Determinant of antiadjacency matrix of union and join operation from two disjoint of several classes of graphs

Let G be a graph with V(G) = {v₁, ..., v_n} and E(G) = {e₁, ...,e_m}. We only consider undirected graphs with no multiple edges in this paper. The adjacency matrix of G, denoted by A(G), is the n × n matrix A = [a_ij], where a_ij = 1 if e = v_iv_j ∈ E(G) or otherwise a_ij = 0. The anti adjacency matrix of G, denoted by B(G), is the n × n matrix B = [b_ij], where b_ij = 0 if e = v_iv_j ∈ E(G) or otherwise b_ij = 1. Properties of the determinant of the adjacency matrix of some simple graphs have been studied by many researchers. However, the determinant of the anti-adjacency matrix has not been explored yet.
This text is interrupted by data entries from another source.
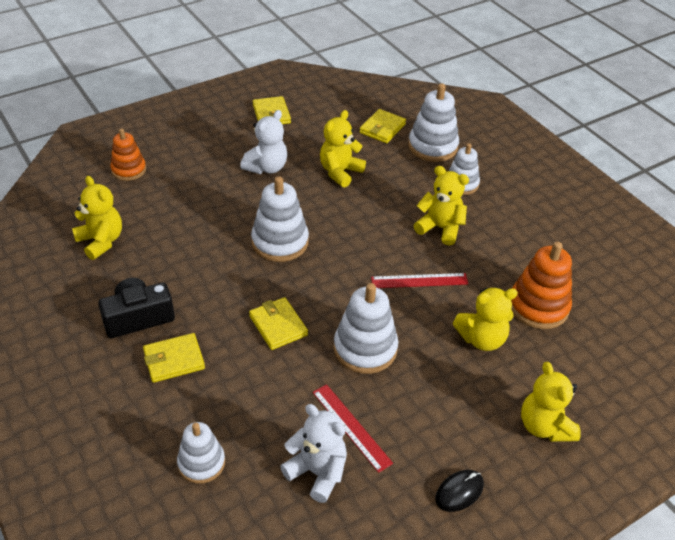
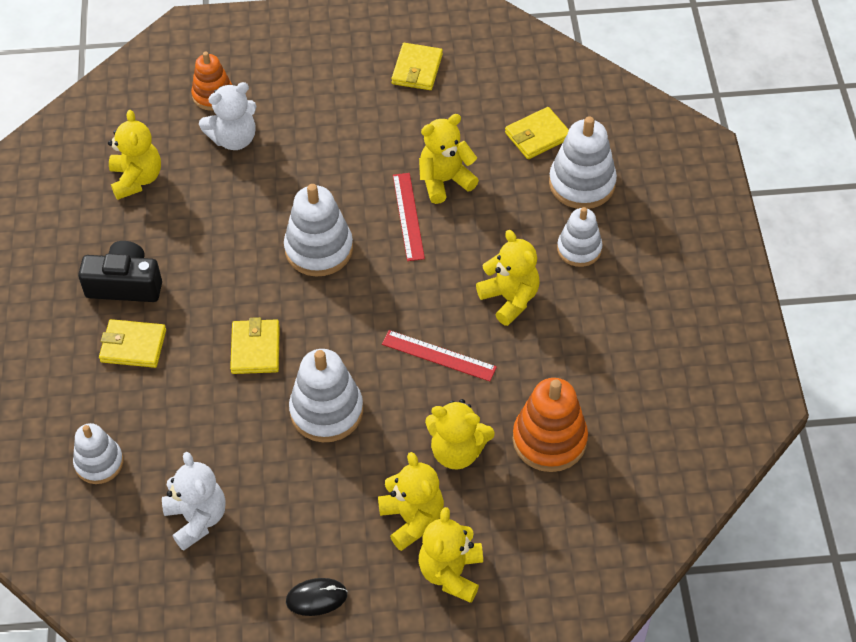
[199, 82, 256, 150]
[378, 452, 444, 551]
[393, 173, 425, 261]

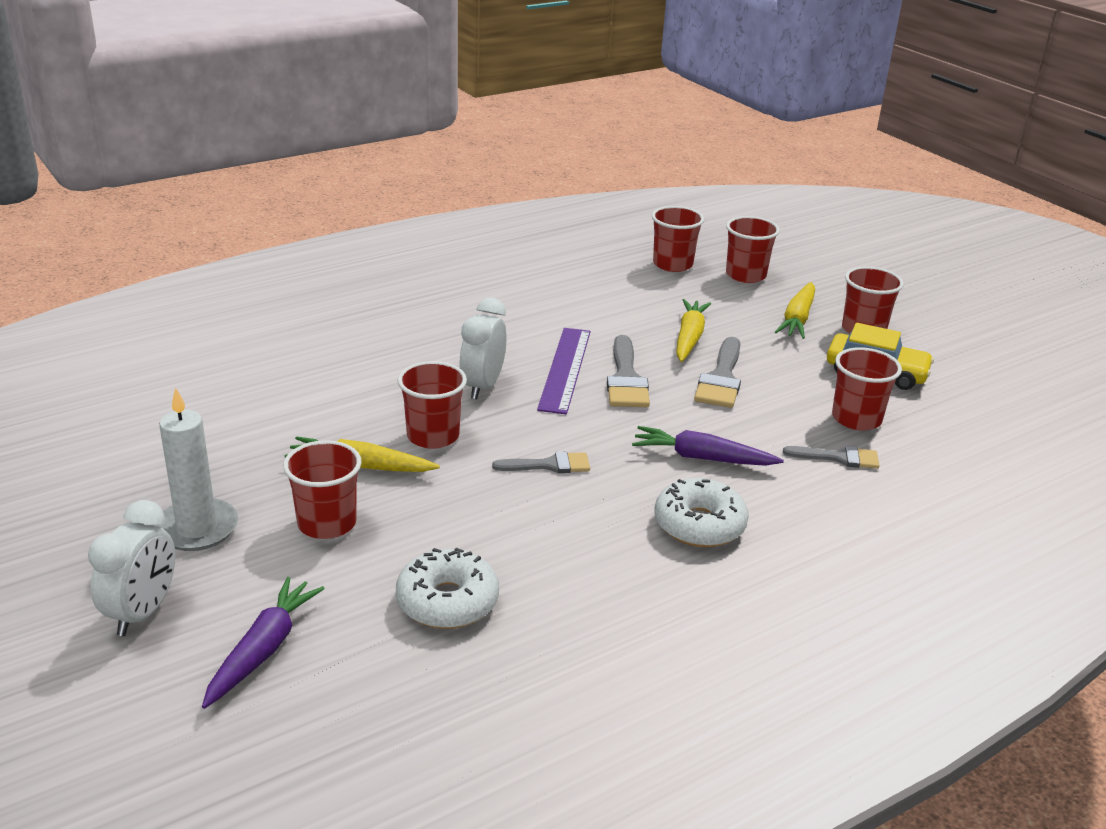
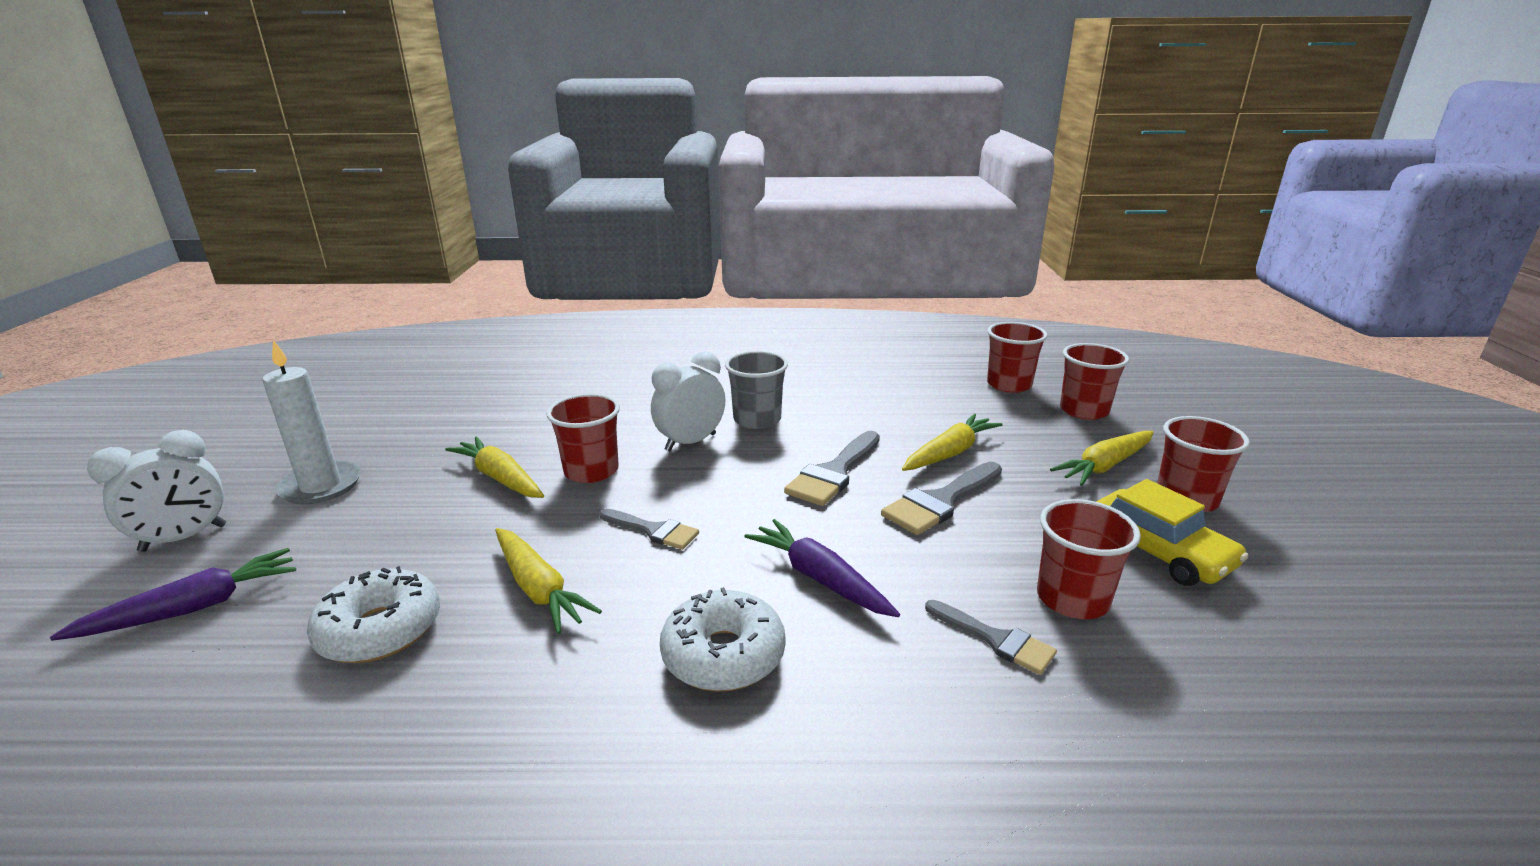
[495, 528, 602, 634]
[725, 351, 788, 429]
[283, 440, 362, 539] (first image)
[537, 328, 590, 414] (first image)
If G₁ and G₂ are disjoint graphs, then the joining of two graphs G₁ and G₂, denoted G₁ G₂ is defined by taking copies of G₁ and G₂ and adding edges so that each vertex in G₁ is adjacent to every vertex in G₂. In this paper, we show the properties of the determinant of joining two graphs, G₁ and G₂. Union of two graphs, denote G₁ ∪ G₂ is a graph formed by taking copies of G₁ and G₂. The objectives of this paper are to identify some properties of the determinant anti adjacency matrix of joining and union operation from two disjoint graphs. This paper also emphasizes on investigating the determinant of some special graph class formed by joining and unioning operation of two disjoint of several classes of graphs, such as Bipartite graphs, Cycles, Complete graphs, Stars, and Wheels.